● EXERCISE INSTRUCTIONS:
(a) Put this sentence from the "Heartbreak on Vinyl" song article below into Spanish: "The song was written by Lewis, Sam Hollander, Dave Katz and Ben Levels, and produced by S*A*M and Sluggo."
(b) Answer these questions from the "Heartbreak on Vinyl" song article below:
(i) What genre is the single listed under?
(ii) How long is the track?
(iii) On which two Billboard charts did the song reach number one?
(c) Extend the "Heartbreak on Vinyl" song article below by writing what would follow its final sentence.

● READING PASSAGE:
BEGIN

Single by Blake Lewis

from the album Heartbreak on Vinyl
- Released: January 26, 2010
- Recorded: 2009
- Genre: Dance-pop
- Length: 3:57
- Label: Tommy Boy Entertainment
- Songwriter(s): Lewis, Sam Hollander, Dave Katz and Ben Levels
- Producer(s): S*A*M, Sluggo

Blake Lewis singles chronology
| "Sad Song" (2009) | "Heartbreak on Vinyl" (2010) | "Till' We See the Sun" (2010) |

= Heartbreak on Vinyl (song) =

"Heartbreak on Vinyl" is a song by American singer-songwriter Blake Lewis, taken from his second studio album of the same name (2009). The song was written by Lewis, Sam Hollander, Dave Katz and Ben Levels, and produced by S*A*M and Sluggo. It was released as the album's second single on January 19, 2010 by Tommy Boy Records. The track is to date Lewis's most successful single, as it has reached the number-one spots on Billboard's Hot Dance Club Songs and Hot Dance Airplay charts in 2010. The single pays homage to record stores that closed down or went out of business and its loyal fans of vinyl records.

END

● RAW DATA:

BEGIN

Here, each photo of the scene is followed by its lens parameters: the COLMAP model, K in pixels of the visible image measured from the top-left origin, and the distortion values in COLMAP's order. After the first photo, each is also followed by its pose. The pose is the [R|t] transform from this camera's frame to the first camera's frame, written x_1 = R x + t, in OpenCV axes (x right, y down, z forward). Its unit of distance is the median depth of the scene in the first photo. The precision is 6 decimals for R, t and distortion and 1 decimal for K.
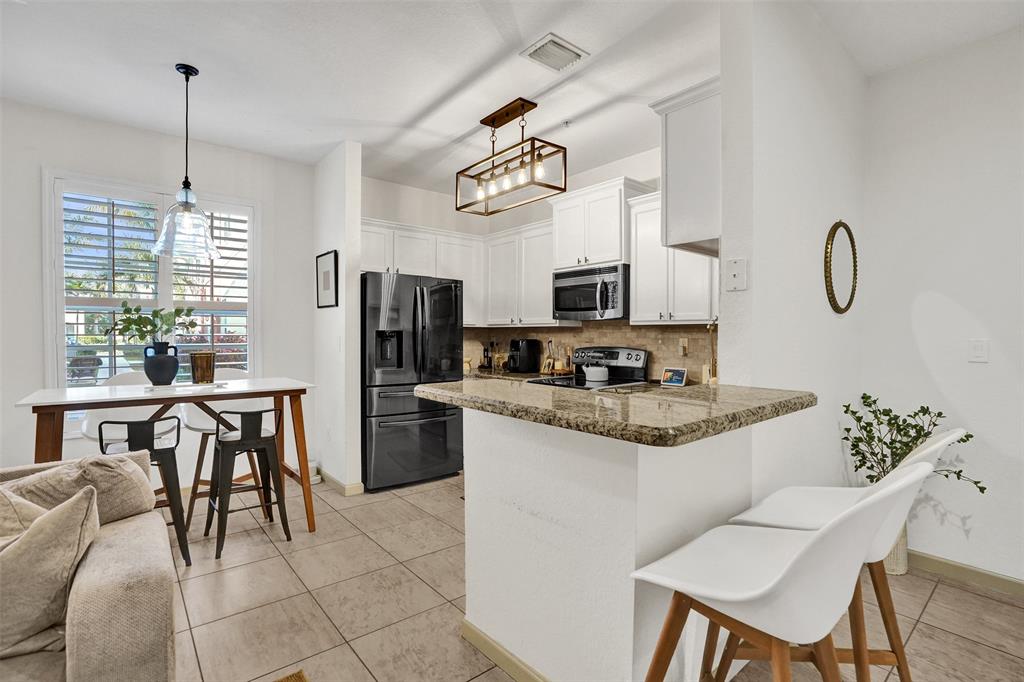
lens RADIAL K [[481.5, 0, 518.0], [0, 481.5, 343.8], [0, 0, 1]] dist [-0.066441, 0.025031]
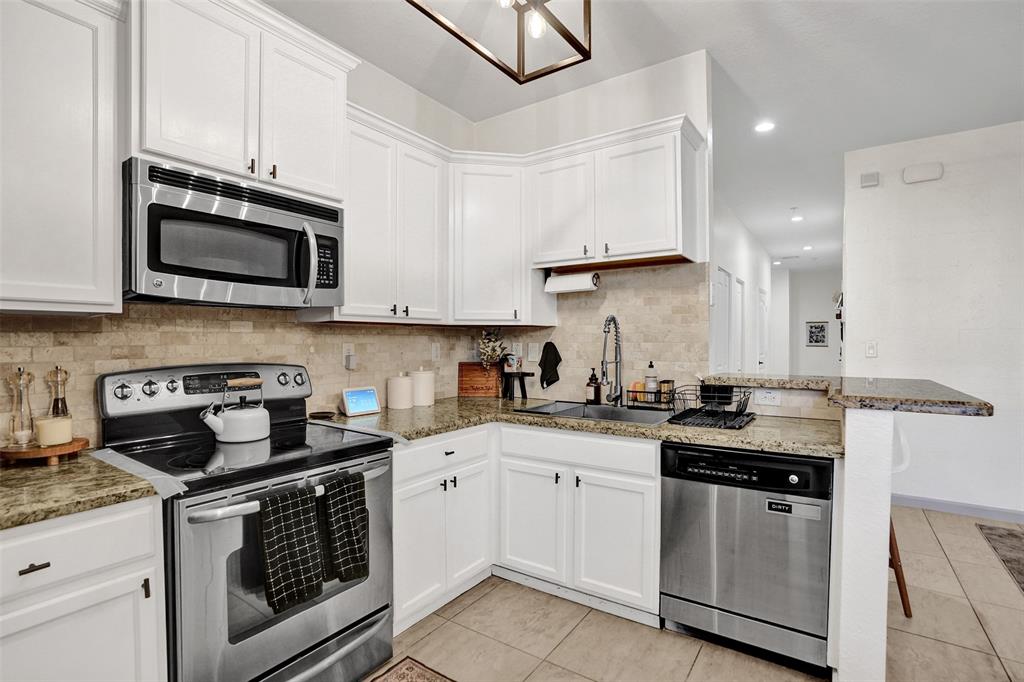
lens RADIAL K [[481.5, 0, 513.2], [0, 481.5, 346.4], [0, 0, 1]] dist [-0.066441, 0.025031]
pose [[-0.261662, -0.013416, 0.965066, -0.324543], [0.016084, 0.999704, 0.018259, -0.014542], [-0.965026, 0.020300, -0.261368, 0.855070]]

END

● SOLVED TASKS:
(a) La canción fue escrita por Lewis, Sam Hollander, Dave Katz y Ben Levels, y producida por S*A*M y Sluggo.

(b)
(i) Dance-pop
(ii) 3:57
(iii) Hot Dance Club Songs and Hot Dance Airplay

(c)
==Background==
The song makes reference to Blake’s favorite Seattle record shop and was inspired by a fateful trip to New York’s Union Square Virgin Megastore — both no longer in business. As the song goes: “Heartbreak on vinyl, I’m missing you and how, Easy street is empty, The silence of the sound, I guess the turntables have turned one too many times.” Blake explains the inspiration for its lyrics: “When people would ask me what I’m addicted to, I always said ‘music.’ And while they’d laugh it off like it’s a cliché, I’m actually a complete shopaholic when it comes to records. I’d literally buy 10 albums a week for years, so when I went to that Virgin Records and it said ‘going out of business,’ my heart stopped.”

==Reception==
"Heartbreak on Vinyl" has received favorable review from pressplus1: "The album opens up with the title track “Heartbreak On Vinyl” and immediately this is unlike any other post-Idol release, it explodes with a strong techno beat as Lewis croons along with the beat at a perfect pace. It seems Lewis has been digging through crates of old 80's dark pop because that's where he's found himself on this album."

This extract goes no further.